- _Work order_
Edit the items below by changing every "two-story brick house" to "two-story brick building" and keeping all other text the same. Leave the pictures out of your answer.

- _Saved data entries_
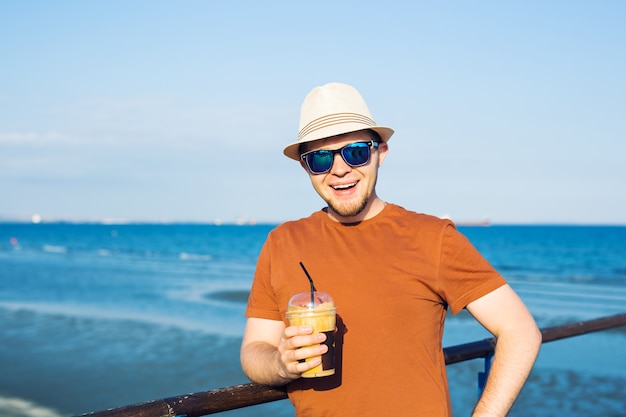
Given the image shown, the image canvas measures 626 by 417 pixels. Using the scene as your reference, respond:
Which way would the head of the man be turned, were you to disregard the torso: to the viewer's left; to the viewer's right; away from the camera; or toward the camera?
toward the camera

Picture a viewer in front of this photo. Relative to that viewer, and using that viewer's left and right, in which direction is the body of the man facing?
facing the viewer
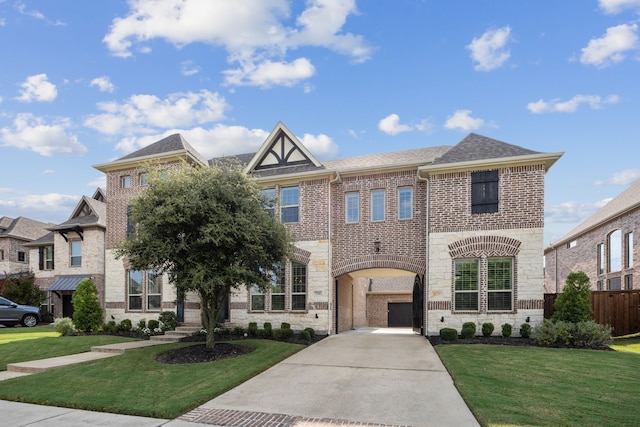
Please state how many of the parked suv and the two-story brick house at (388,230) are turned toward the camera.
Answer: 1

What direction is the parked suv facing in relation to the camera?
to the viewer's right

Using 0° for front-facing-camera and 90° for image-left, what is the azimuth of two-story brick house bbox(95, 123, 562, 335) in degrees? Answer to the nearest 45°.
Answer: approximately 0°

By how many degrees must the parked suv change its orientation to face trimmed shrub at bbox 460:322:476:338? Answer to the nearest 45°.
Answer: approximately 45° to its right

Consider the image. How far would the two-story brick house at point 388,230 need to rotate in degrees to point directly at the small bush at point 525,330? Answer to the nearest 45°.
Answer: approximately 45° to its left

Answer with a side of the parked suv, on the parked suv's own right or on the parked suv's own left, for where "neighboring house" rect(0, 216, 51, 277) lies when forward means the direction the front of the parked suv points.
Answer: on the parked suv's own left
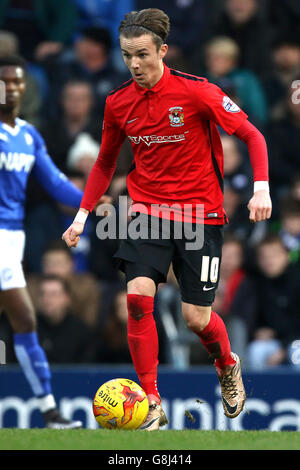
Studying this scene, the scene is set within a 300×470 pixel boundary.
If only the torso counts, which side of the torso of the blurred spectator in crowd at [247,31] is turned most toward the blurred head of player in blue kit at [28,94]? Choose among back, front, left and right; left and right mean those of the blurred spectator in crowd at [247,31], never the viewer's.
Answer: right

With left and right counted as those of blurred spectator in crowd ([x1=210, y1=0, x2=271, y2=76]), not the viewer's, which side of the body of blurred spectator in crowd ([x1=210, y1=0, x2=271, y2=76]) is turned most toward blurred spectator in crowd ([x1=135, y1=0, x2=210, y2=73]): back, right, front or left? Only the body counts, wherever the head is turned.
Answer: right

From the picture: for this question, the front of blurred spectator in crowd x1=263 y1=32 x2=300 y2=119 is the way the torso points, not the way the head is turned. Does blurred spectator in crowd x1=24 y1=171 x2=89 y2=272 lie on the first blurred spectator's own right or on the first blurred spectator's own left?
on the first blurred spectator's own right

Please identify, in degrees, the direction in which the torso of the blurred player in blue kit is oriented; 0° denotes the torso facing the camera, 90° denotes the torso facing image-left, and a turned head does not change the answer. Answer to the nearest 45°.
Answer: approximately 0°

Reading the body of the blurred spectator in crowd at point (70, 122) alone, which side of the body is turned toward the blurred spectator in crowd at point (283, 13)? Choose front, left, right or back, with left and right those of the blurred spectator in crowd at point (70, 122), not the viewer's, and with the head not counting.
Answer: left

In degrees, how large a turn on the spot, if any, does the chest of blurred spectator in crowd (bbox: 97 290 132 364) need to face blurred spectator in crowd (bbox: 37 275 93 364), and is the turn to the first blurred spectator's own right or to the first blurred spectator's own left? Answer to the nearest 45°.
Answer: approximately 90° to the first blurred spectator's own right

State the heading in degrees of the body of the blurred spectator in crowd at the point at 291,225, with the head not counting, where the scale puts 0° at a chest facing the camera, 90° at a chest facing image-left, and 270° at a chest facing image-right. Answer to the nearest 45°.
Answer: approximately 0°
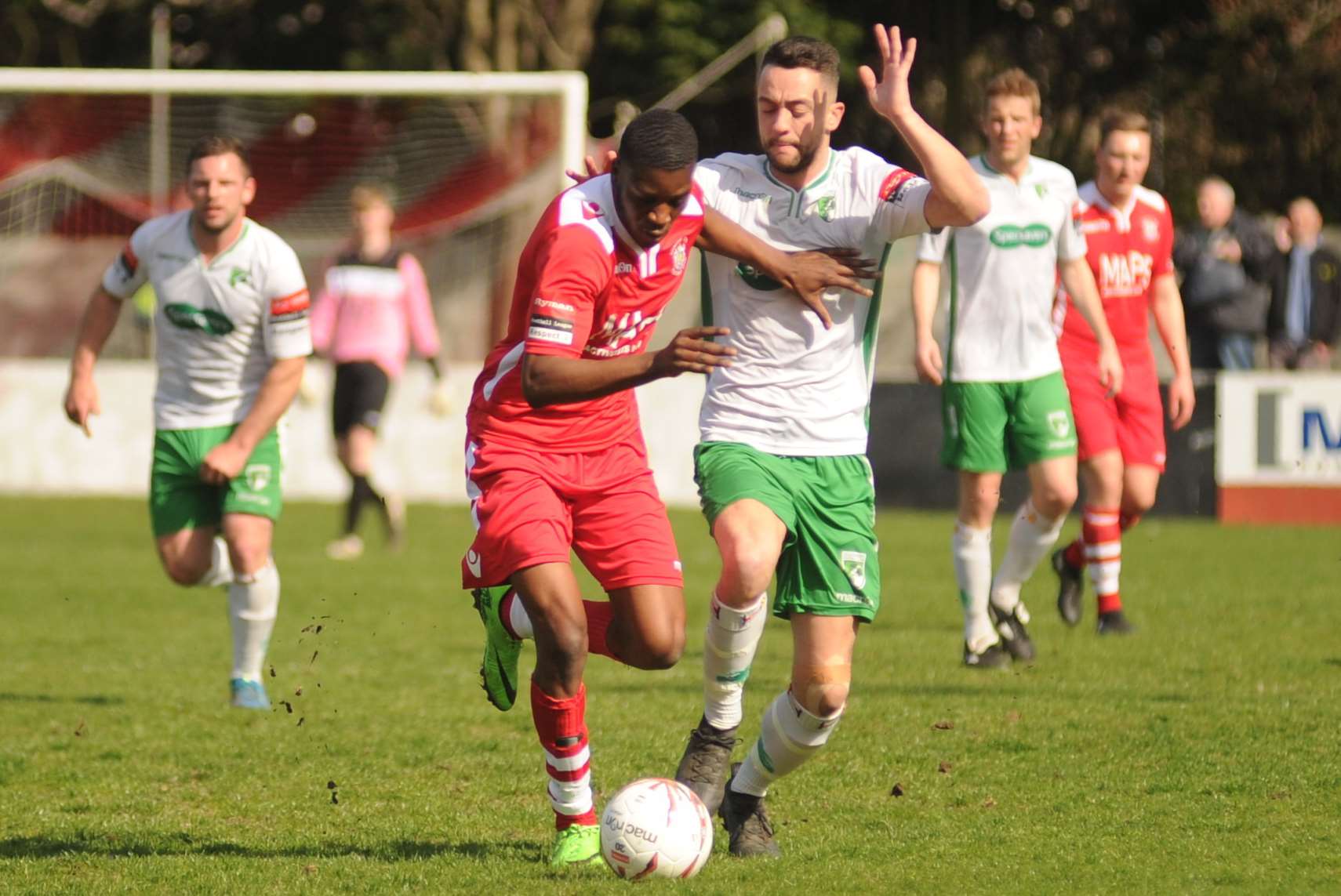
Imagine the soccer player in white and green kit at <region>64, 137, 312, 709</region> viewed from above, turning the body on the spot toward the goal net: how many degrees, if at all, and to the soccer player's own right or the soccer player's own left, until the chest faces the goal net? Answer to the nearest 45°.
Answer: approximately 180°

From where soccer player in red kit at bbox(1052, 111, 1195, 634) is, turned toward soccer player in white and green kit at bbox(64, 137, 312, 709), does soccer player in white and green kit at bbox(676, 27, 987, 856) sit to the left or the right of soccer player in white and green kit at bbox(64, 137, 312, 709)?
left

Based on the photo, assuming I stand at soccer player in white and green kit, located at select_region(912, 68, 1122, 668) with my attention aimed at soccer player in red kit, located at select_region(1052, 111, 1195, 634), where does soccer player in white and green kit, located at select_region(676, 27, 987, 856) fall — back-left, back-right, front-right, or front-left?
back-right

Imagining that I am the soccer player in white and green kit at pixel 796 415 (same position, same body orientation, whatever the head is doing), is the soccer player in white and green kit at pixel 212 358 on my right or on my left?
on my right

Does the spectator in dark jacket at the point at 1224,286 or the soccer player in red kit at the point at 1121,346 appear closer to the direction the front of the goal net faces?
the soccer player in red kit

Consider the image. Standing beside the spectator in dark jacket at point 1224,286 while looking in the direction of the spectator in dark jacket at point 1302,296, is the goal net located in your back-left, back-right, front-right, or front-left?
back-left

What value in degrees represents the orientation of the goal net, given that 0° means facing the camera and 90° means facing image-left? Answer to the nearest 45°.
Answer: approximately 0°
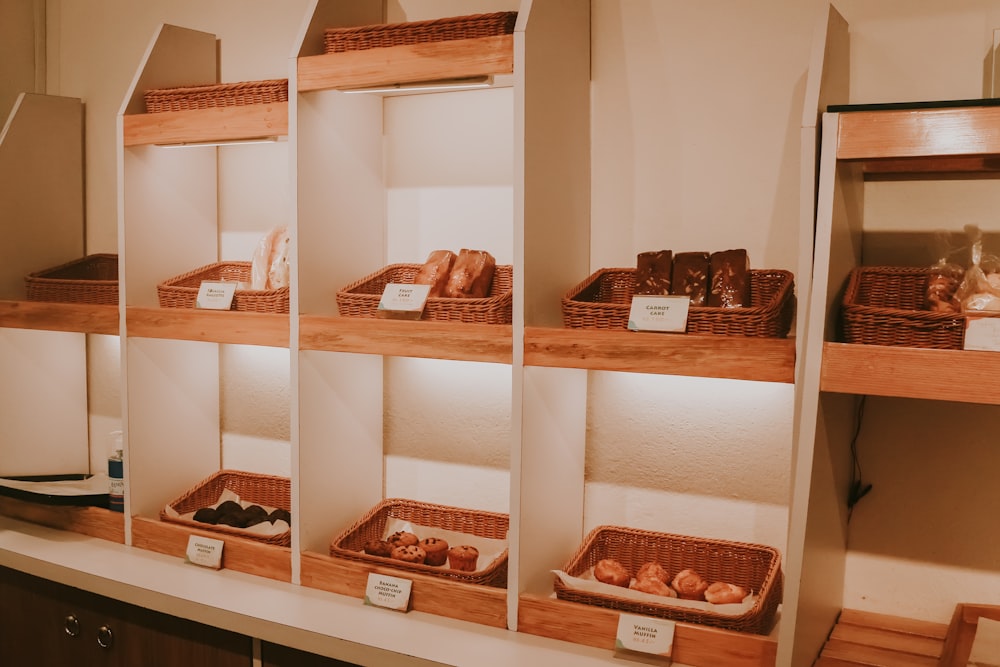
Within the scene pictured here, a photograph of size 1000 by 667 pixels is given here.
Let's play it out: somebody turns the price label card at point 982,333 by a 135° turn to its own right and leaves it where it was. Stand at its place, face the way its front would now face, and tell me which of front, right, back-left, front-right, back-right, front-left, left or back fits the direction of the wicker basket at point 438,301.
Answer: front-left

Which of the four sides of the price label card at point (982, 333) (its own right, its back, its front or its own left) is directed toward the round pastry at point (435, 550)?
right

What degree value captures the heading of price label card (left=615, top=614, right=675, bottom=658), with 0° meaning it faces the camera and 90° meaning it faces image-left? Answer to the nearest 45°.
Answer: approximately 0°

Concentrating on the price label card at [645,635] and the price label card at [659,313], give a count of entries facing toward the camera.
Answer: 2

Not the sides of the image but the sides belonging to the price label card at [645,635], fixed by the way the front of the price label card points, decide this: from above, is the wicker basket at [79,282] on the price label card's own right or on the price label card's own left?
on the price label card's own right

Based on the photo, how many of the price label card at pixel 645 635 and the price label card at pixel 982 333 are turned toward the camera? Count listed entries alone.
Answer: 2

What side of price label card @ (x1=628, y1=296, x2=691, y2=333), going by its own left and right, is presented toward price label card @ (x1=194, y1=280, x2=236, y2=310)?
right
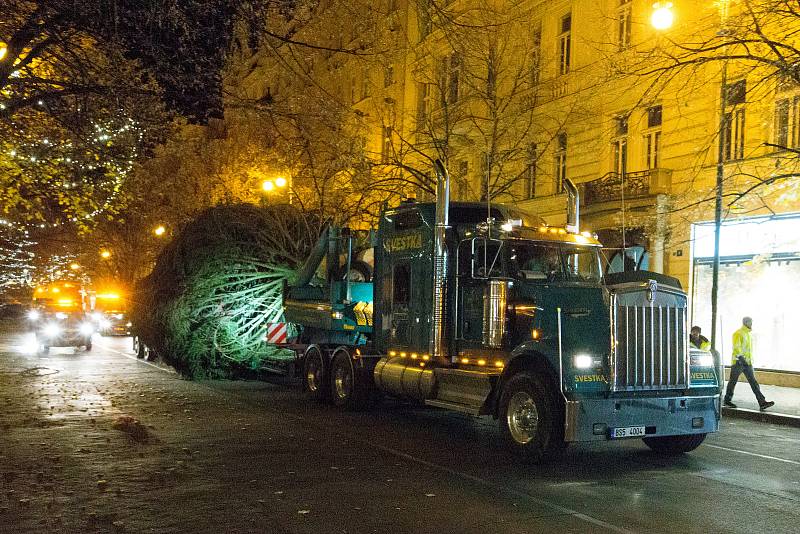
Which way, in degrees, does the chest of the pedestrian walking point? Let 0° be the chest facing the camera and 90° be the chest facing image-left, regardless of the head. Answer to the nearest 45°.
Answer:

- _Response to this exercise_
Given the image shown, the image canvas measures 626 by 417 pixels. Using the scene as your reference, respond:
Which way would the head of the man be turned, were you to disregard the torso: to the viewer's left; to the viewer's right; away from the camera; or toward the camera?
toward the camera

Picture a viewer in front of this photo. Relative to that viewer, and using that viewer's left and right, in which direction is the body of the man facing?
facing the viewer
Please state how many of the parked suv and the two-story brick building at (388,230) are turned toward the camera.
Answer: 1

What direction is the parked suv facing in relation to the camera?
to the viewer's right

Using 0° for front-facing-camera and 90° for image-left, what is the azimuth of two-story brick building bbox(95, 123, 562, 335) in degrees? Answer to the nearest 45°.
Answer: approximately 0°

By how many degrees must the parked suv change its orientation to face trimmed shrub at bbox 460:322:476:338? Answer to the nearest 45°.
Answer: approximately 45° to its right

Consider the image. How far would the two-story brick building at point 388,230 need to rotate in degrees to point directly at the small bush at point 525,330? Answer to the nearest 45°.
Answer: approximately 45° to its left

Answer with a side of the parked suv, on the parked suv's own right or on the parked suv's own left, for where "neighboring house" rect(0, 216, 51, 277) lies when forward means the direction the front of the parked suv points.
Answer: on the parked suv's own left
Studying this scene, the scene is set within a 300×470 pixel boundary.
If only the torso counts, which side of the torso of the blurred spectator in crowd at [247,31] is turned most toward the blurred head of player in blue kit at [28,94]? Choose among back, front, left and right; left and right mean those of the blurred spectator in crowd at [247,31], never the viewer's.
Answer: right

With left and right counted as those of blurred spectator in crowd ([x1=210, y1=0, x2=271, y2=76]), not the viewer's, which side of the body of blurred spectator in crowd ([x1=210, y1=0, x2=271, y2=76]) is turned most toward blurred spectator in crowd ([x1=135, y1=0, x2=210, y2=73]): back, right, front or left? Only the body counts, wherever the head is turned.
Answer: right

From the picture: for this question, the front of blurred spectator in crowd x1=263 y1=32 x2=300 y2=119 is the way the torso points, not the way the head is turned. Does blurred spectator in crowd x1=24 y1=171 x2=89 y2=272 lie on the first blurred spectator's own right or on the first blurred spectator's own left?
on the first blurred spectator's own right

Please identify, in degrees, the direction in which the torso of the blurred player in blue kit is oriented; 0° denotes the torso facing the camera, 90° denotes the torso facing image-left, and a turned head does not change the answer. Answer to the nearest 45°.
Answer: approximately 0°

Reading the body of the blurred spectator in crowd at point (70, 122) alone, which side of the body is turned toward the blurred spectator in crowd at point (283, 13)? Choose front, left, right or back, with left and right those of the blurred spectator in crowd at point (70, 122), not the viewer's, and with the head not counting.
Answer: left

In degrees, how large a turn on the spot, if any, does the chest of blurred spectator in crowd (bbox: 97 290 132 364) need to face blurred spectator in crowd (bbox: 37 275 93 364), and is the turn to the first blurred spectator's own right or to the first blurred spectator's own left? Answer to the nearest 45°.
Answer: approximately 90° to the first blurred spectator's own right

State the heading in degrees of the body of the blurred spectator in crowd at the point at 291,225, with the head not counting, where the scale puts 0° at a chest facing the camera, 90° at a chest facing image-left, and 270° at a chest facing image-right. Answer to the nearest 45°.
Answer: approximately 0°
Imagine the soccer player in white and green kit at <region>64, 137, 312, 709</region> viewed from above, turning the body on the spot toward the goal net: how many degrees, if at all, and to the soccer player's own right or the soccer player's own left, until the chest faces the goal net? Answer to the nearest 45°.
Answer: approximately 180°

From where soccer player in red kit at bbox(1052, 111, 1195, 634) is, turned toward soccer player in white and green kit at bbox(64, 137, 312, 709), does soccer player in white and green kit at bbox(676, 27, 987, 856) sit to the left or the right of soccer player in white and green kit at bbox(64, 137, 312, 709)?
left

Based on the photo, assuming I stand at soccer player in white and green kit, located at select_region(912, 68, 1122, 668) with my attention aimed at soccer player in red kit, located at select_region(1052, 111, 1195, 634), where does soccer player in white and green kit, located at select_region(676, 27, 987, 856) fall — back-left, back-right, front-right, or front-left?
back-right

Imagining that I am the soccer player in white and green kit at pixel 796 415 (same position, same body orientation, whatever the head is doing), is the soccer player in white and green kit at pixel 212 358 on my right or on my left?
on my right

Does the spectator in dark jacket at the point at 1224,286 or the soccer player in red kit at the point at 1121,346 appear closer to the direction the front of the goal net faces?
the soccer player in red kit

Consider the image. Standing beside the spectator in dark jacket at point 1224,286 while looking in the direction of the spectator in dark jacket at point 1302,296, is the goal net located in your back-left, back-right, front-right, or front-left?
back-left

What value in degrees represents the orientation of the goal net, given that 0° means facing the camera and 90° means facing image-left? Answer to the nearest 45°.
Answer: approximately 0°
Within the scene pictured here, a photograph of size 1000 by 667 pixels is given here.
Let's play it out: somebody turns the price label card at point 982,333 by a 135° turn to its own right and leaves it where it was. Stand at its place, face the way its front would now face, and tell me which of front, right, back-left, front-right, back-right, front-left, left or back fits the direction of the wicker basket at point 438,301.
Answer: front-left

Which of the four sides of the price label card at point (982, 333) (its own right, its back, its front or its own left) is directed toward the round pastry at point (435, 550)?
right

What degree value captures the heading of price label card (left=615, top=614, right=675, bottom=658), with 0° meaning it faces the camera and 90° meaning it faces image-left? Answer to the nearest 45°.
Answer: approximately 0°

Concentrating on the price label card at [645,635] and the price label card at [659,313], give a count of entries facing toward the camera.
Answer: 2

Not the sides of the image but the sides belonging to the price label card at [645,635], fixed by the way the front of the price label card points, decide this: from above, is the wicker basket at [79,282] on the price label card's own right or on the price label card's own left?
on the price label card's own right

Based on the photo, how many of the price label card at pixel 645 635 and the price label card at pixel 982 333 are turned toward the camera? Count listed entries alone.
Answer: 2

What side of price label card @ (x1=628, y1=296, x2=691, y2=333), going by its own left and right, is presented toward price label card @ (x1=194, y1=280, x2=236, y2=310)?
right
Which way, in degrees, does the chest of the pedestrian walking point? Let 0° be the chest facing the camera and 90° be the chest facing image-left, regardless of the head. Answer to the nearest 45°.
Answer:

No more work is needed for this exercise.